VW has strong operations on four continents. It outsells all of its competitors in Europe, although it too is coping with slumping sales in Germany. In the U.S., Americans are buying more VWs than at any time since their love affair with the Beetle ended in the 1970s. Sales have been growing in double digits since 1993 and are expected to reach 350,000 this year--putting VW well ahead of Oldsmobile and closing in on Mercury. And VW will soon offer a sport utility that it's developing in cooperation with Porsche. VW is a market leader in Brazil, where it expects its financial performance to improve along with the economy next year, and it controls more than 50% of sales in fast-growing China.

But Chairman Ferdinand Piech, 63, has plenty more to do before he retires at the end of 2002. Because Mercedes and BMW have increased the number of models they sell at the low end of market--where VW is king--Piech is moving the company upscale. Next year VW will start installing larger eight-cylinder engines in its popular midsized car, the Passat, in a bid to steal sales from its luxury German rivals. And now that it has the rights to Great Britain's hallowed Bentley brand,VW is preparing to introduce a less expensive version in two years. "We have been constantly improving our profit base," says Jens Neumann, a member of the VW management board. "Our competitive principle is, 'The best shall win.'"

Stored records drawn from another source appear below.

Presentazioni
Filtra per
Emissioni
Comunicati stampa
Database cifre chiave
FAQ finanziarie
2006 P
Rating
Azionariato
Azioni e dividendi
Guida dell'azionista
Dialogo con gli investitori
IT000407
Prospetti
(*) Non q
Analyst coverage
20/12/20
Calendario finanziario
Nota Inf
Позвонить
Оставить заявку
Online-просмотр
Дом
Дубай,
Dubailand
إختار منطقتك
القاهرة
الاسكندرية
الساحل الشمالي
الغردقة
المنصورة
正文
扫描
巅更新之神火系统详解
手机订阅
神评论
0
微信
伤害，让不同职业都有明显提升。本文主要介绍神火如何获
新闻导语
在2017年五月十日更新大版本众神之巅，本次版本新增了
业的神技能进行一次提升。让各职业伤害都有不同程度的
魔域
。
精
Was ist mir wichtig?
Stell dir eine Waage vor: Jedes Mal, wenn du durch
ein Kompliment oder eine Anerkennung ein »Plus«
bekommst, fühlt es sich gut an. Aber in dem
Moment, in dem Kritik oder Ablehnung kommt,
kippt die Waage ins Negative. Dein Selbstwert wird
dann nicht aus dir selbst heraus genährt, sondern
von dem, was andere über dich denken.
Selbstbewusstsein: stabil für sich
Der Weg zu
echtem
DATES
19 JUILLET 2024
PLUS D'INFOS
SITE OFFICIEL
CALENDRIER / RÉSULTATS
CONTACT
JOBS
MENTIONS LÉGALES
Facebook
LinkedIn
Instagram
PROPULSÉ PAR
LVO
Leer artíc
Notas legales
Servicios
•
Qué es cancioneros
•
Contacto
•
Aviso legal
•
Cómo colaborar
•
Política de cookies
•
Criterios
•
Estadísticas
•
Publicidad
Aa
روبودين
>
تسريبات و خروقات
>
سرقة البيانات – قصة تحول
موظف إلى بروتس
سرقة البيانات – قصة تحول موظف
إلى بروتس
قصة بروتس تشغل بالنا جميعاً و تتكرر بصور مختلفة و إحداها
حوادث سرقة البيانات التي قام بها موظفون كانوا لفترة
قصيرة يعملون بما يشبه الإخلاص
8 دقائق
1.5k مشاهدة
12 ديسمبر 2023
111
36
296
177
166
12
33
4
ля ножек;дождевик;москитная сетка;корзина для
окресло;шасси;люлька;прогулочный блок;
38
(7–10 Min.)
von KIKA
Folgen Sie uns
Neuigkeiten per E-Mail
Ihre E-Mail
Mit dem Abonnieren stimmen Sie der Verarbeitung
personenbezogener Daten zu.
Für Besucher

Managing cross-border alliances is a skill that will be essential for executives of the auto supergroups. Says Nissan's Ghosn: "This crossing of cultures, of companies, and of functions is at the heart of success. The company that is able to do this in the most effective way, in my opinion, will be the winner." That the French so far have had better results working with the Japanese than the Germans have had with the Americans is a totally unexpected turn of events.

Whether it is the success of a Ghosn, the emergence of hybrid-powered cars, or the appeal of an original new product like the PT Cruiser, the auto industry--despite its size and inertia--still has the ability to shock and surprise. So the disruptions that will inevitably be caused by shifts in customer preferences, improvements in technology, and the vicissitudes of national economies will almost certainly be accompanied by unexpected developments that could move the industry off in another direction entirely. Which makes it even more essential that the leaders of the industry's six largest groups remain focused, flexible--and prepared for the curves ahead.